У Федерального канцлера, в конце концов, есть и другие дела. Перед комиссией ему все еще казалось объяснимым, что он последовал предложению контрразведки: ничего не менять. Возможно, перевод на другую должность спугнул бы Гийома.

Но вскоре Брандт понял, что лучше всего ему было бы положиться на себя самого. «Я, баран. никогда не должен был следовать совету другого барана!» Мы оставляем за читателем право узнать, кто был этот самый «другой баран».

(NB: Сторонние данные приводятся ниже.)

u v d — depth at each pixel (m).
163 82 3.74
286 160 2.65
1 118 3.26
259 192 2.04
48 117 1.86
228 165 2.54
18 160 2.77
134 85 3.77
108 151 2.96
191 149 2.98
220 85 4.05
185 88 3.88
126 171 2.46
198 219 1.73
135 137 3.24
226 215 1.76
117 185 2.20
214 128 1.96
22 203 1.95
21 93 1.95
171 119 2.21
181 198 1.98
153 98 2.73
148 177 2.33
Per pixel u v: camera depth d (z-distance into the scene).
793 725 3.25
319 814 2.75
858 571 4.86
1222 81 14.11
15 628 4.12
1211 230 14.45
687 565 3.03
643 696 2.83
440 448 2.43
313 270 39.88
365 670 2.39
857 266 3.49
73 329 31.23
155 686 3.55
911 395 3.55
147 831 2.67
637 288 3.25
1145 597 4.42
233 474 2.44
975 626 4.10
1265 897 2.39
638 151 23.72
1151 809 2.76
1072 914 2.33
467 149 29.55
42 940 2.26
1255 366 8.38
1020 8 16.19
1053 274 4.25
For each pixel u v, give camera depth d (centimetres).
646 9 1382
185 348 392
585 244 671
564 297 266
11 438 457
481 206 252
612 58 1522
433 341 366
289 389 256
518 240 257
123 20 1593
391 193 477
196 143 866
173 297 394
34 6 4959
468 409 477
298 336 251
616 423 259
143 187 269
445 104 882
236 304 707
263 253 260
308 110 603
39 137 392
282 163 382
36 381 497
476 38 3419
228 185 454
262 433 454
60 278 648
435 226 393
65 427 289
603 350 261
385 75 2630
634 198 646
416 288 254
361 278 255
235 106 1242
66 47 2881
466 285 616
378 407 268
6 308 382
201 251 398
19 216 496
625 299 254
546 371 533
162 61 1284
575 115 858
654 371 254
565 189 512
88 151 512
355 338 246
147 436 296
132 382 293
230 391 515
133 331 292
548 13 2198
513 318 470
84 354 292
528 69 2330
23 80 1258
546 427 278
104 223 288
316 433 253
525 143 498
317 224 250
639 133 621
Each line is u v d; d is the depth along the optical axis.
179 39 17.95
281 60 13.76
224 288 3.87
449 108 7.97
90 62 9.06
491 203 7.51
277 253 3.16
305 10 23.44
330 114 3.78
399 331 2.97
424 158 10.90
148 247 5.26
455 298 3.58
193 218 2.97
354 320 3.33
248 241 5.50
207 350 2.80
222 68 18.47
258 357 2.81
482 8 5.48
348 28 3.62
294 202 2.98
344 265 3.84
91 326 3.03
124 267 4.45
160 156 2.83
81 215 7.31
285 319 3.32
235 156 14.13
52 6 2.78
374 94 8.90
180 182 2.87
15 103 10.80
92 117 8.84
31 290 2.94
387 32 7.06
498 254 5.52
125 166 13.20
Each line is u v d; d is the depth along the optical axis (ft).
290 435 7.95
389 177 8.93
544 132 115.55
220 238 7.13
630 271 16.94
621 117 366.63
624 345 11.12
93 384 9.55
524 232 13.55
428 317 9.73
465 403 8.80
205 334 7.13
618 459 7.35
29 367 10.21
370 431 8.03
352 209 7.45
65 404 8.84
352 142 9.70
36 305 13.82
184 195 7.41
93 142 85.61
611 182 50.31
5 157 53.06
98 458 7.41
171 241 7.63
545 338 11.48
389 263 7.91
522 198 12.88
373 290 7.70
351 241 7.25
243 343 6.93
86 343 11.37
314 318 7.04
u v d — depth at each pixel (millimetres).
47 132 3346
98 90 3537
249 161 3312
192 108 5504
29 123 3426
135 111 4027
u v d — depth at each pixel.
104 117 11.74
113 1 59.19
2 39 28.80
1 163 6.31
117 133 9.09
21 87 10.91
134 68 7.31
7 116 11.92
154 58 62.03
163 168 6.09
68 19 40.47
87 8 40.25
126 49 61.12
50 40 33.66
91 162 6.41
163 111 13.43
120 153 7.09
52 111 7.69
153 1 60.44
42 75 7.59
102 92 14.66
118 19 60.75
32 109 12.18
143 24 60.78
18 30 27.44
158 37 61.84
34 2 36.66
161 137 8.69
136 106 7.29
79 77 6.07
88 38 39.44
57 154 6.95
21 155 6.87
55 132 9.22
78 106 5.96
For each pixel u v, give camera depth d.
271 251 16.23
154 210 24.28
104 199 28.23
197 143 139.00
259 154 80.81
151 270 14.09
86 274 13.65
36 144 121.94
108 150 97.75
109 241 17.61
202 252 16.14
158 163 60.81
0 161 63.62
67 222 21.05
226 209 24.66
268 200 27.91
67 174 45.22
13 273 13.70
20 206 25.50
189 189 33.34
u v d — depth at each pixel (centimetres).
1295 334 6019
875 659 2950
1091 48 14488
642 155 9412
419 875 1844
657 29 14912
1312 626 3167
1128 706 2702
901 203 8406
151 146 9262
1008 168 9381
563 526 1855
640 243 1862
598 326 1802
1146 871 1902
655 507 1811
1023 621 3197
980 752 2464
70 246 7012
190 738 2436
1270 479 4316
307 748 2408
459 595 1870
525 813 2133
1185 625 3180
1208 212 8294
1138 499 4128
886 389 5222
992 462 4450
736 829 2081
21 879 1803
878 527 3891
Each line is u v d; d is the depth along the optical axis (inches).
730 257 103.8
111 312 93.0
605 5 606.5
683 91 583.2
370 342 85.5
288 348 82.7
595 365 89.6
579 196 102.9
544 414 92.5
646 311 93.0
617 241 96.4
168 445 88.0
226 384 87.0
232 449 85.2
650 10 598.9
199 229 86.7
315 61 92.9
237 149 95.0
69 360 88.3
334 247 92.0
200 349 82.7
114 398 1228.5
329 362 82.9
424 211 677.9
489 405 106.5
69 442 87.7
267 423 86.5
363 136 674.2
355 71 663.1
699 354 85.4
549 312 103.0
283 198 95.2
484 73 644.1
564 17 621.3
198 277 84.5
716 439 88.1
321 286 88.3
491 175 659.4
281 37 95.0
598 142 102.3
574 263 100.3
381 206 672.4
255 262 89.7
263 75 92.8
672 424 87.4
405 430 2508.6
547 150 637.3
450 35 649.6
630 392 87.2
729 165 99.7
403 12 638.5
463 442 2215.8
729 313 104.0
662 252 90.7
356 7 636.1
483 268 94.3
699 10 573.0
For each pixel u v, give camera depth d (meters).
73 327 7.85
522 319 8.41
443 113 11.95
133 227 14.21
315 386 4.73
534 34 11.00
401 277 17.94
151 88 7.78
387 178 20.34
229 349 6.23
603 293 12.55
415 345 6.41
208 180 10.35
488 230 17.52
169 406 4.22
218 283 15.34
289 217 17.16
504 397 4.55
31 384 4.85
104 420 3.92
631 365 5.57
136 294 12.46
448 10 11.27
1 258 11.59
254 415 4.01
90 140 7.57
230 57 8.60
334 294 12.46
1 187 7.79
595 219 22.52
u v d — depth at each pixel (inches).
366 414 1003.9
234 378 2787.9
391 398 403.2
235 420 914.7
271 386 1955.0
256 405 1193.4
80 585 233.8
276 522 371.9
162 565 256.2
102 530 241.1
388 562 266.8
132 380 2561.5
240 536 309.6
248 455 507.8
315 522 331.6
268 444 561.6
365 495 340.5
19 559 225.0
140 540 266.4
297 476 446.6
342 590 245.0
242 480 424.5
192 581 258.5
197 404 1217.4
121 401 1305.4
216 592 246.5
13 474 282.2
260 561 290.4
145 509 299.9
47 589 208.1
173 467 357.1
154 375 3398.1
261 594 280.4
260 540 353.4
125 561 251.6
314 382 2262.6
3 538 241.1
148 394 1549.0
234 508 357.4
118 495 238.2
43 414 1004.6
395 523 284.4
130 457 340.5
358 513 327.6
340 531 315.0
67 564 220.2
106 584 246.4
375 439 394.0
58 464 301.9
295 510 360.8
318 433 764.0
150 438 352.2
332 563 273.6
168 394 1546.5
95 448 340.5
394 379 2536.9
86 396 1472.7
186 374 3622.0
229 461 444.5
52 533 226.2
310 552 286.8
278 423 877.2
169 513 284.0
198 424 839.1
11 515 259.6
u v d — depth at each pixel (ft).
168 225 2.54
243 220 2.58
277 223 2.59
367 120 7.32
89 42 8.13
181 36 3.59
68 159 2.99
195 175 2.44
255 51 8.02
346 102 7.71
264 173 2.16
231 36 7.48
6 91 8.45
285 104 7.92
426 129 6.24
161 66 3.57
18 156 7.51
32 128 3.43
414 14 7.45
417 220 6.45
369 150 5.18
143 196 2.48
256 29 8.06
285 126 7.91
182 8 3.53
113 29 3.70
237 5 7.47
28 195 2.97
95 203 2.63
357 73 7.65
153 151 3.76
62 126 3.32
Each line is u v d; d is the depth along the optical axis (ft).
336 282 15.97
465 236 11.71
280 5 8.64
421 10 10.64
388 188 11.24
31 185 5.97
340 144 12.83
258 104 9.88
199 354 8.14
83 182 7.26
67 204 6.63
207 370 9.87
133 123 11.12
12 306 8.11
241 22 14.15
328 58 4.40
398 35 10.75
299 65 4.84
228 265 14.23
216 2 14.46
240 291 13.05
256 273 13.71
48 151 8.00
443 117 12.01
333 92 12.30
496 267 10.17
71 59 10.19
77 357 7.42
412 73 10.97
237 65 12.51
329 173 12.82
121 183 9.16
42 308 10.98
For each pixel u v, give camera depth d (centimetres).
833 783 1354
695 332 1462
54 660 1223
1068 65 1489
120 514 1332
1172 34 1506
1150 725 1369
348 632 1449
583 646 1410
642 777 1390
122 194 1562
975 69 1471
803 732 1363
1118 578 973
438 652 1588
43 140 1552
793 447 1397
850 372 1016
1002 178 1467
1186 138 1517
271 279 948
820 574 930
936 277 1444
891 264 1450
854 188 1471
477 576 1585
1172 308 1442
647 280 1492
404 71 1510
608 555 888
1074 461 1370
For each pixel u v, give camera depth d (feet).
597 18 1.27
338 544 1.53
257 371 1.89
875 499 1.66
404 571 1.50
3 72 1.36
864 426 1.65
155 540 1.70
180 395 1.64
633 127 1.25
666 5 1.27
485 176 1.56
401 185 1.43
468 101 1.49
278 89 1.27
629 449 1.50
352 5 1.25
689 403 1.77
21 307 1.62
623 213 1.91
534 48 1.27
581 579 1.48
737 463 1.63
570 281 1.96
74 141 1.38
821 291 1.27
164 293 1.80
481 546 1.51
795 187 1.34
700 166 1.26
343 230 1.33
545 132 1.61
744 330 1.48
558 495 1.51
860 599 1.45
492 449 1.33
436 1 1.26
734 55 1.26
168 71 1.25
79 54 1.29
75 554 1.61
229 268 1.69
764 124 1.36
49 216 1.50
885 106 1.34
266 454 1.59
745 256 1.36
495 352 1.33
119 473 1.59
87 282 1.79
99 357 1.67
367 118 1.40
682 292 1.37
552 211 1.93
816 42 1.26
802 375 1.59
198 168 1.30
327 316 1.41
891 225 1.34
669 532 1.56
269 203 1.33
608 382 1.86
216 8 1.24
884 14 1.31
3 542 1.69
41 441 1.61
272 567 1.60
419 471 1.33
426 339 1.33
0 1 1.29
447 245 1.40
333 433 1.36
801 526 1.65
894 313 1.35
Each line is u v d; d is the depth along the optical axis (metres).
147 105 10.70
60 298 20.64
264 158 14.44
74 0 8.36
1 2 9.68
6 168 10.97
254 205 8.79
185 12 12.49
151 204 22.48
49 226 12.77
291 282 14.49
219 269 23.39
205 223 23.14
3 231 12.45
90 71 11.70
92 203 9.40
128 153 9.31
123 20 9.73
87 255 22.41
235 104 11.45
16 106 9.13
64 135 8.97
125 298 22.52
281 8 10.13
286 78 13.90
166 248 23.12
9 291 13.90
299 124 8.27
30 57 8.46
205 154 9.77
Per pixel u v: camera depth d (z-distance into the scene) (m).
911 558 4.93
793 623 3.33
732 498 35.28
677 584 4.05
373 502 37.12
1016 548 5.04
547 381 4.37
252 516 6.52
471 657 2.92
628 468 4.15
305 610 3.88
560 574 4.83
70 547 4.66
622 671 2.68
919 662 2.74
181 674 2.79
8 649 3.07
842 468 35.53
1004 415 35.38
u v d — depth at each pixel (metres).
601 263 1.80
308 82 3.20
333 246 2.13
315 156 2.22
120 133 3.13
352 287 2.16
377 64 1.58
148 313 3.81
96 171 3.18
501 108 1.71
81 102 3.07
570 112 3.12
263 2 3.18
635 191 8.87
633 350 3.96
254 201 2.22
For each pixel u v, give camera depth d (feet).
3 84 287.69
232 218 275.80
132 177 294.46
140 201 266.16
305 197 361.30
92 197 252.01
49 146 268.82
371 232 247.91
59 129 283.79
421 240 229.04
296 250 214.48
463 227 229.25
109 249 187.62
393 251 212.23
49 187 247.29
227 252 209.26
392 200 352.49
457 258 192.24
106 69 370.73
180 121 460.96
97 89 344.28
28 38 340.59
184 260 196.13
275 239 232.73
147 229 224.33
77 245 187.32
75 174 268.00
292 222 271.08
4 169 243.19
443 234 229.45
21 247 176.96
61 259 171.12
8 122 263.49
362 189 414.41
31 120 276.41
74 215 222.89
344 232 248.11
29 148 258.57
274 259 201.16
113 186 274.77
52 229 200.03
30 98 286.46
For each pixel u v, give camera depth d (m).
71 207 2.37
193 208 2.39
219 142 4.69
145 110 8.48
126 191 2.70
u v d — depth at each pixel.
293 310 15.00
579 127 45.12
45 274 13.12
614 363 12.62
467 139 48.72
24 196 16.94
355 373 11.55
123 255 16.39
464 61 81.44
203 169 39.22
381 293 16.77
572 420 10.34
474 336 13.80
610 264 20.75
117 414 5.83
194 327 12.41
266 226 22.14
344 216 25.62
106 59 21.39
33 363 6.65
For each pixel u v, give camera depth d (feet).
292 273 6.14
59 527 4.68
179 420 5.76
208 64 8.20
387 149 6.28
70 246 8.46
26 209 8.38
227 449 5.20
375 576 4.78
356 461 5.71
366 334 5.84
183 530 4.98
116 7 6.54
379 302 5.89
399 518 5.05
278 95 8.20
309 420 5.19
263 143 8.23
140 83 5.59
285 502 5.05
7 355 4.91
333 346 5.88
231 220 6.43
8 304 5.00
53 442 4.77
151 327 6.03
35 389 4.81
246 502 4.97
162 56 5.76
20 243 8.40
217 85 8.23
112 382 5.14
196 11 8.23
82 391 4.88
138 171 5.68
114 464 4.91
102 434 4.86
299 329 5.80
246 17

А затем, уже слишком поздно, Брандт нашел еще лучшее решение: «Можно было бы перевести Гийома на другое, менее важное место, никак не спугнув его. Специалисты не пришли к этой идее. И мои ближайшие сотрудники не пришли к этой идее. Мне следовало бы самому додуматься до этой идеи и настоять на ней!»

Человек, о котором тогда шла речь, сейчас сам разыгрывает возмущение: «Я не мог себе представить, что спецслужбы ФРГ используют собственного главу государства в качестве приманки. Они должны были бы предупредить и защитить Брандта, это значит, каким-то образом убрать от него шпиона. Меня ведь можно было бы с повышением отправить на другую работу! Но оставить меня там, чтобы получить новые улики, а в конце концов, утопить со мной и канцлера — это же было чудовищно.»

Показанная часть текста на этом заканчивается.